Equally, the success of an AI system in compliance hinges on its ability to learn and improve. When assessing tools, ensure they incorporate a feedback loop, allowing you to tell the system when answers to compliance questions don’t align with your expectations. 

Data privacy and security are also critical. The policies and data used to train and operate the system need to remain within your company’s control. That way you can address concerns about confidentiality and misuse of sensitive information.
That being said, why embrace AI at all? How would it positively impact your organization?

The Benefits of Compliance AI

As organizations like Air Canada grapple with the complexities of AI, compliance-specific AIs demonstrate a path forward for forward-thinking professionals. 

To illustrate the potential of AI in Compliance, let’s explore five benefits of a tool like Policy AI.

1. Save time answering policy questions: Tools like Policy AI revolutionize how compliance questions are handled. By integrating company policies into a secure Policy Domain, they provide instant, precise answers to compliance questions for both employees and compliance teams – saving time and unblocking the business.

2. Detect and improve compliance gaps: A crucial aspect of compliance management is recognizing areas of weakness. Policy AI helps compliance professionals identify these gaps and assists in refining and improving compliance processes.

3. Show Regulators that your processes work: Policy AI ensures meticulous record-keeping of every inquiry and response, offering a complete and detailed audit trail. 

4. Customized AI for Compliance Needs: Unlike generic AI solutions, BRYTER’s Policy AI is specifically designed to tackle the unique challenges of compliance. It only ever refers to your organization’s policies, avoiding risks similar to those experienced by Air Canada.

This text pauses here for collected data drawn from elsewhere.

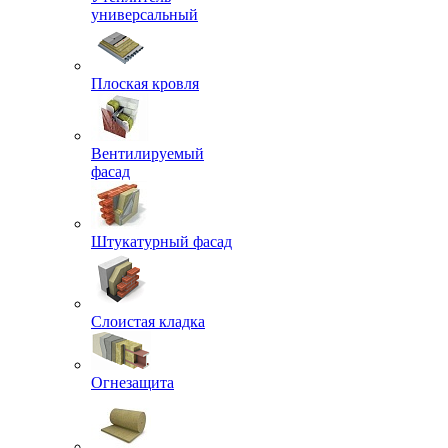
универсальный
Плоская кровля
Вентилируемый
фасад
Штукатурный фасад
Слоистая кладка
Огнезащита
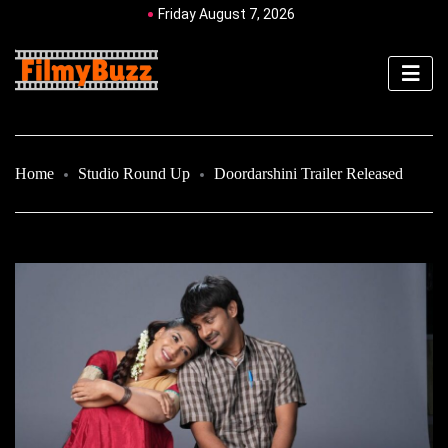
Friday August 7, 2026
Home
Studio Round Up
Doordarshini Trailer Released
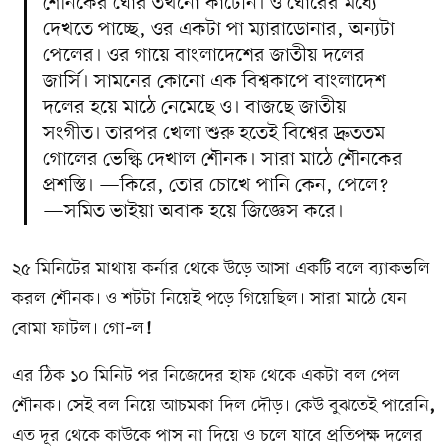
শৌনকের ঘোর তখনো কাটেনি। ও ঘোরের মধ্যে
দেখতে পাচ্ছে, ওর একটা পা ম্যারাডোনার, অন্যটা
পেলের। ওর গায়ে বাংলাদেশের জাতীয় দলের
জার্সি। সামনের কোনো এক বিশ্বকাপে বাংলাদেশ
দলের হয়ে মাঠে নেমেছে ও। বাজছে জাতীয়
সংগীত। তারপর খেলা শুরু হতেই বিশ্বের দ্রুততম
গোলের ভেল্কি দেখাল শৌনক। সারা মাঠে শৌনকের
প্রশস্তি। —কিরে, তোর চোখে পানি কেন, পেলে?
—সমিত ভাইয়া অবাক হয়ে জিজ্ঞেস করে।
২৫ মিনিটের মাথায় কর্নার থেকে উড়ে আসা একটি বলে ব্যাকভলি
করল শৌনক। ও শটটা নিয়েই পড়ে গিয়েছিল। সারা মাঠে যেন
বোমা ফাটল। গো
-
ল
!
এর ঠিক ১০ মিনিট পর নিজেদের হাফ থেকে একটা বল পেল
শৌনক। সেই বল নিয়ে আচমকা দিল দৌড়। কেউ বুঝতেই পারেনি
,
এত দূর থেকে কাউকে পাস না দিয়ে ও চলে যাবে প্রতিপক্ষ দলের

5. Uncompromised Confidentiality and Security: Trust and security are paramount in compliance. Policy AI embodies this principle. Hosted on Azure cloud infrastructure in the EU, and with comprehensive SOC 2 Type II and ISO27001 certifications, it ensures the highest levels of data protection and confidentiality.

Final Thoughts

The Air Canada chatbot incident is an illustration of the potential pitfalls in applying generic AI to complex fields like compliance. 

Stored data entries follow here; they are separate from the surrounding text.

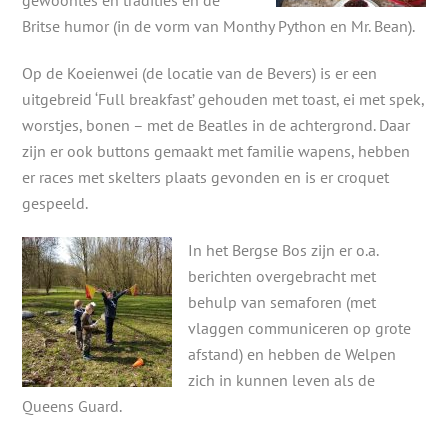
gewoontes en tradities en de
Britse humor (in de vorm van Monthy Python en Mr. Bean).
Op de Koeienwei (de locatie van de Bevers) is er een
uitgebreid ‘Full breakfast’ gehouden met toast, ei met spek,
worstjes, bonen – met de Beatles in de achtergrond. Daar
zijn er ook buttons gemaakt met familie wapens, hebben
er races met skelters plaats gevonden en is er croquet
gespeeld.
In het Bergse Bos zijn er o.a.
berichten overgebracht met
behulp van semaforen (met
vlaggen communiceren op grote
afstand) en hebben de Welpen
zich in kunnen leven als de
Queens Guard.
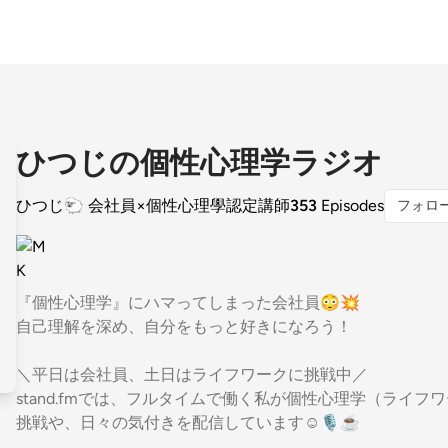
ひつじの個性心理学ラジオ
ひつじ🐑 会社員×個性心理學認定講師
353
Episodes
フォロ
『個性心理学』にハマってしまった会社員😳💥
自己理解を深め、自分をもっと好きになろう！
＼平日は会社員、土日はライフワークに挑戦中／
stand.fmでは、フルタイムで働く私が個性心理学（ライ
挑戦や、日々の気付きを配信しています☺️🎙️☕️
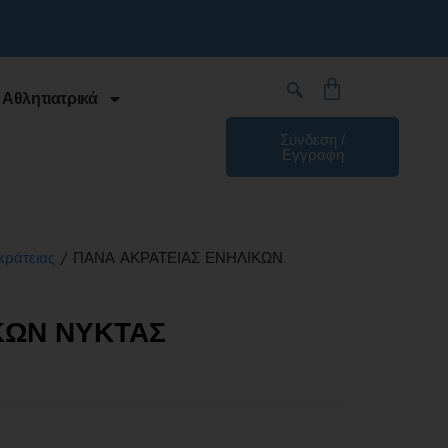
 Αθλητιατρικά
Σύνδεση /
Εγγραφη
/ ΠΑΝΑ ΑΚΡΑΤΕΙΑΣ ΕΝΗΛΙΚΩΝ
κράτειας
ΚΩΝ ΝΥΚΤΑΣ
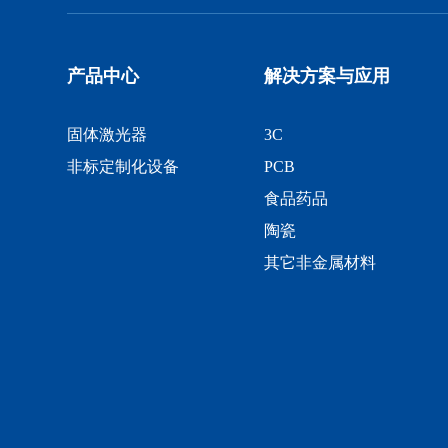
产品中心
解决方案与应用
固体激光器
3C
非标定制化设备
PCB
食品药品
陶瓷
其它非金属材料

It underscores the necessity for organizations to approach AI with caution, emphasizing accuracy, reliability, and legal responsibility. 

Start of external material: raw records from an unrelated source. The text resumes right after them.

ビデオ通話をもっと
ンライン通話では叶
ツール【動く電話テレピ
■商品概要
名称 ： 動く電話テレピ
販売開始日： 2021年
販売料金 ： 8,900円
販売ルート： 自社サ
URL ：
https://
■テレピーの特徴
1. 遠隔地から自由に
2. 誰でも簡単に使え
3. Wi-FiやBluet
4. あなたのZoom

The case serves as a learning opportunity, highlighting the importance of AI systems that are specifically designed for the unique demands of compliance, trained on the company’s policies and regulations, and equipped with compliance-specific guardrails like BRYTER’s Safeguard Agents.

As we reflect on the lessons from Air Canada’s experience, it’s clear that the future of AI in compliance is not in avoiding AI altogether but in embracing it prudently, with compliance-specific solutions.

Tools like BRYTER’s Policy AI, which are tailored to the specific needs of compliance and equipped with safeguards against inaccuracies, enable organizations to leverage the benefits of AI without increasing risk.  Compliance AI tools can be a powerful asset, transforming how organizations manage compliance responsibilities. But as ever with compliance, choose wisely.